##### Material for this exercise #####
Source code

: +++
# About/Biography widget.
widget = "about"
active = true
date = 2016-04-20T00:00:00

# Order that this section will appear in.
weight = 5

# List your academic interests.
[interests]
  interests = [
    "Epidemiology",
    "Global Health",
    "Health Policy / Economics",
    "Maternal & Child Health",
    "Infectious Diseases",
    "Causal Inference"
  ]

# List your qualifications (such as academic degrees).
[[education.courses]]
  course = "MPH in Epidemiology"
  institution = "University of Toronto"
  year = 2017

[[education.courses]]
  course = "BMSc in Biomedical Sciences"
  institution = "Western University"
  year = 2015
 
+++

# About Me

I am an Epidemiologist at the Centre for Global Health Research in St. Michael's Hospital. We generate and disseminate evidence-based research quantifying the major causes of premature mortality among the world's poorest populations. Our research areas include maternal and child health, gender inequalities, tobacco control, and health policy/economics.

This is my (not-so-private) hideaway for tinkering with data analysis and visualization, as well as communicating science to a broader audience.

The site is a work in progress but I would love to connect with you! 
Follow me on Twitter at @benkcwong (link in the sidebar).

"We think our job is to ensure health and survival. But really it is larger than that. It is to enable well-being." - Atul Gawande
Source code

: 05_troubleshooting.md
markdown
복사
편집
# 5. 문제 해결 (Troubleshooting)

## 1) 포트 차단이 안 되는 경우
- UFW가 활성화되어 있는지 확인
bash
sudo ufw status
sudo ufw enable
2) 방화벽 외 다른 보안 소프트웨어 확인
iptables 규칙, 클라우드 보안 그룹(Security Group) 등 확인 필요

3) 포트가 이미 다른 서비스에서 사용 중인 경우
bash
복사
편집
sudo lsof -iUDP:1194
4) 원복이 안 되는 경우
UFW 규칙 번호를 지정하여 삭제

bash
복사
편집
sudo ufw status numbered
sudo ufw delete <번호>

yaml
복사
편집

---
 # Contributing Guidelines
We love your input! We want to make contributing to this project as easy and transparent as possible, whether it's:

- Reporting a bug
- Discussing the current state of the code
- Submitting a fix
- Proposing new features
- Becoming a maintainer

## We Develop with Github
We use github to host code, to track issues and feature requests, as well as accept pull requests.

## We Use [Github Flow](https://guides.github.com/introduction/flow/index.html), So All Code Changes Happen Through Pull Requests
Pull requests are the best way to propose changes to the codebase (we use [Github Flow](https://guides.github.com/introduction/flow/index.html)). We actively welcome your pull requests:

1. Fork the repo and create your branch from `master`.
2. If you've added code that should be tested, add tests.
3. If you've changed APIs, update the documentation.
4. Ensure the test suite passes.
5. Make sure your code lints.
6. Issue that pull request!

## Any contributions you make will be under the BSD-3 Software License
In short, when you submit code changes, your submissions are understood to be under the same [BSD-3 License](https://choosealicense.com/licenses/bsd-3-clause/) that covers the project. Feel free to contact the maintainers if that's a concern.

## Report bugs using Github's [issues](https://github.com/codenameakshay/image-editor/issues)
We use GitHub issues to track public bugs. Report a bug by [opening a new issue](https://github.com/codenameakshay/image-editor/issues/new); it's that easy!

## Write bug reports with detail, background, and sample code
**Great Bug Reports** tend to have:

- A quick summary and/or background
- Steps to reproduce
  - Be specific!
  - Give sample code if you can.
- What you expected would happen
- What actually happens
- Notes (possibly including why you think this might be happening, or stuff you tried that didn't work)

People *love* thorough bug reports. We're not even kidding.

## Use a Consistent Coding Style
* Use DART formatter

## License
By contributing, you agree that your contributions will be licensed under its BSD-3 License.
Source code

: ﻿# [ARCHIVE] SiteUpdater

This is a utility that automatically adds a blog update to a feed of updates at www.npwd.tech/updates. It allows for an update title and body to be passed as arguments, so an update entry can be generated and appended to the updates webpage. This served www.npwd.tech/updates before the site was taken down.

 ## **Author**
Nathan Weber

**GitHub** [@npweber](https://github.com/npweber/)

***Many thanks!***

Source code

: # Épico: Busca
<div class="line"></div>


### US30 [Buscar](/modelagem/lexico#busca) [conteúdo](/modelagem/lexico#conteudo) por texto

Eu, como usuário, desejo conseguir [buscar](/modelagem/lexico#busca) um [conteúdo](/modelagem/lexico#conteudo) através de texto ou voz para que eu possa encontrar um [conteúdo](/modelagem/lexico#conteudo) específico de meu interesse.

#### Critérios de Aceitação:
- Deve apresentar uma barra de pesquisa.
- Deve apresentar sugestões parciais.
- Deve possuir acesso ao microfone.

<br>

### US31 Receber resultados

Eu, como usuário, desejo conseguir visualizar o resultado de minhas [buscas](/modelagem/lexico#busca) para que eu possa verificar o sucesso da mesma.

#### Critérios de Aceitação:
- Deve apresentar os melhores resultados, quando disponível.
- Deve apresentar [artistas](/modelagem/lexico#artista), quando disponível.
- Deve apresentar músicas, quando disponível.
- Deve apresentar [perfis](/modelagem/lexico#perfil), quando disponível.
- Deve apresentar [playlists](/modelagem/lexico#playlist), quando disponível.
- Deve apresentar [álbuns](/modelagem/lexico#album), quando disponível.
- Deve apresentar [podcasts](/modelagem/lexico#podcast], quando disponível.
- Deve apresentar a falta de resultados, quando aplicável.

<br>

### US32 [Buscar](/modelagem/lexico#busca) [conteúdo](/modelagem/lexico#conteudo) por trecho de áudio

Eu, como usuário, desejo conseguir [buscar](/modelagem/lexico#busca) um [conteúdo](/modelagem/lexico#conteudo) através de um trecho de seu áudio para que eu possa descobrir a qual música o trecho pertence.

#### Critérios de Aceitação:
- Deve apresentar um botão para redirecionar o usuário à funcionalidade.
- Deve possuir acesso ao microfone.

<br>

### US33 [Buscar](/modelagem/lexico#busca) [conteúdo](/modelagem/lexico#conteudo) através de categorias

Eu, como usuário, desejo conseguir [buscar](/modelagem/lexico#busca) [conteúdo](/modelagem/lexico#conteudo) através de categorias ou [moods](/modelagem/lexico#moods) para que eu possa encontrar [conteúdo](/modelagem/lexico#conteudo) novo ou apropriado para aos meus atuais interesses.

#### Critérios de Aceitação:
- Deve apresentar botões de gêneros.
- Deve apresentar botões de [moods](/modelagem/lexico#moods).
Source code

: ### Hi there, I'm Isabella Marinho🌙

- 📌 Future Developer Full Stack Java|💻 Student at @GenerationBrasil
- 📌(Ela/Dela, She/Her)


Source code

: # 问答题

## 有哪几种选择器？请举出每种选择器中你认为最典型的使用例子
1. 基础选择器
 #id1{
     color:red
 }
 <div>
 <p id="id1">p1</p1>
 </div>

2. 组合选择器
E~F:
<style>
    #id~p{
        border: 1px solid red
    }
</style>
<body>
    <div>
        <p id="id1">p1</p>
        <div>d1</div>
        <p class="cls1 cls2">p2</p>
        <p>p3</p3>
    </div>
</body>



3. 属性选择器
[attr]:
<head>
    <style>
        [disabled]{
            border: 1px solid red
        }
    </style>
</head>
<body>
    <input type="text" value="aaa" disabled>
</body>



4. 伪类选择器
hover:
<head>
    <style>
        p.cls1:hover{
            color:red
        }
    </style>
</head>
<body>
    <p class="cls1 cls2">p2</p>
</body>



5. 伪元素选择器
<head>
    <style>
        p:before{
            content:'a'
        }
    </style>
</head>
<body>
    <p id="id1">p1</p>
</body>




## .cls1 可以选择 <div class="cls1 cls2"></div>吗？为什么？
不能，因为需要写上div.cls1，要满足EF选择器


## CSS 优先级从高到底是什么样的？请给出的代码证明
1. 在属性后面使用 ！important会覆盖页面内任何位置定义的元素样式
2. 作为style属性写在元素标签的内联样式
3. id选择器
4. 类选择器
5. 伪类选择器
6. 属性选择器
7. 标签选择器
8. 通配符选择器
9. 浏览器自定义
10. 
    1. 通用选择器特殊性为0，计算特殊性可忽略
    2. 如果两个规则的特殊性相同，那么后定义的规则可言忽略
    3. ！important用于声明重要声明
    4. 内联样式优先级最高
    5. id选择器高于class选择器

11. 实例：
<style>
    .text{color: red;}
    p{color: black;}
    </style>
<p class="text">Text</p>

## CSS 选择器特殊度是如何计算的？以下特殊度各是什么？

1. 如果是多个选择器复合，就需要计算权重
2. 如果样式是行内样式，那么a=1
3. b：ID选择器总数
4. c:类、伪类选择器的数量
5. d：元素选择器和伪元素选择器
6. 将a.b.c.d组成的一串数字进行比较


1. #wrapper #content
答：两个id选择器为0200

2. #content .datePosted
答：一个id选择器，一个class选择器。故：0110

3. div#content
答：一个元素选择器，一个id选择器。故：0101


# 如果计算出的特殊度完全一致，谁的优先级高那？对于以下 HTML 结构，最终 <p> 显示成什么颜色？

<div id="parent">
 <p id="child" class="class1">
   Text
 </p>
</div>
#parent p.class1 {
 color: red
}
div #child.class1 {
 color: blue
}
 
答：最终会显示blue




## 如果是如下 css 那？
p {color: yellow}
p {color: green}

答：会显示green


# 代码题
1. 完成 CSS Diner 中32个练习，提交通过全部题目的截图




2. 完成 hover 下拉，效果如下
#####
• Instructions for the task:
In the records above, find each line holding "usuário" and copy it.

• The completed task:
Eu, como usuário, desejo conseguir [buscar](/modelagem/lexico#busca) um [conteúdo](/modelagem/lexico#conteudo) através de texto ou voz para que eu possa encontrar um [conteúdo](/modelagem/lexico#conteudo) específico de meu interesse.
Eu, como usuário, desejo conseguir visualizar o resultado de minhas [buscas](/modelagem/lexico#busca) para que eu possa verificar o sucesso da mesma.
Eu, como usuário, desejo conseguir [buscar](/modelagem/lexico#busca) um [conteúdo](/modelagem/lexico#conteudo) através de um trecho de seu áudio para que eu possa descobrir a qual música o trecho pertence.
- Deve apresentar um botão para redirecionar o usuário à funcionalidade.
Eu, como usuário, desejo conseguir [buscar](/modelagem/lexico#busca) [conteúdo](/modelagem/lexico#conteudo) através de categorias ou [moods](/modelagem/lexico#moods) para que eu possa encontrar [conteúdo](/modelagem/lexico#conteudo) novo ou apropriado para aos meus atuais interesses.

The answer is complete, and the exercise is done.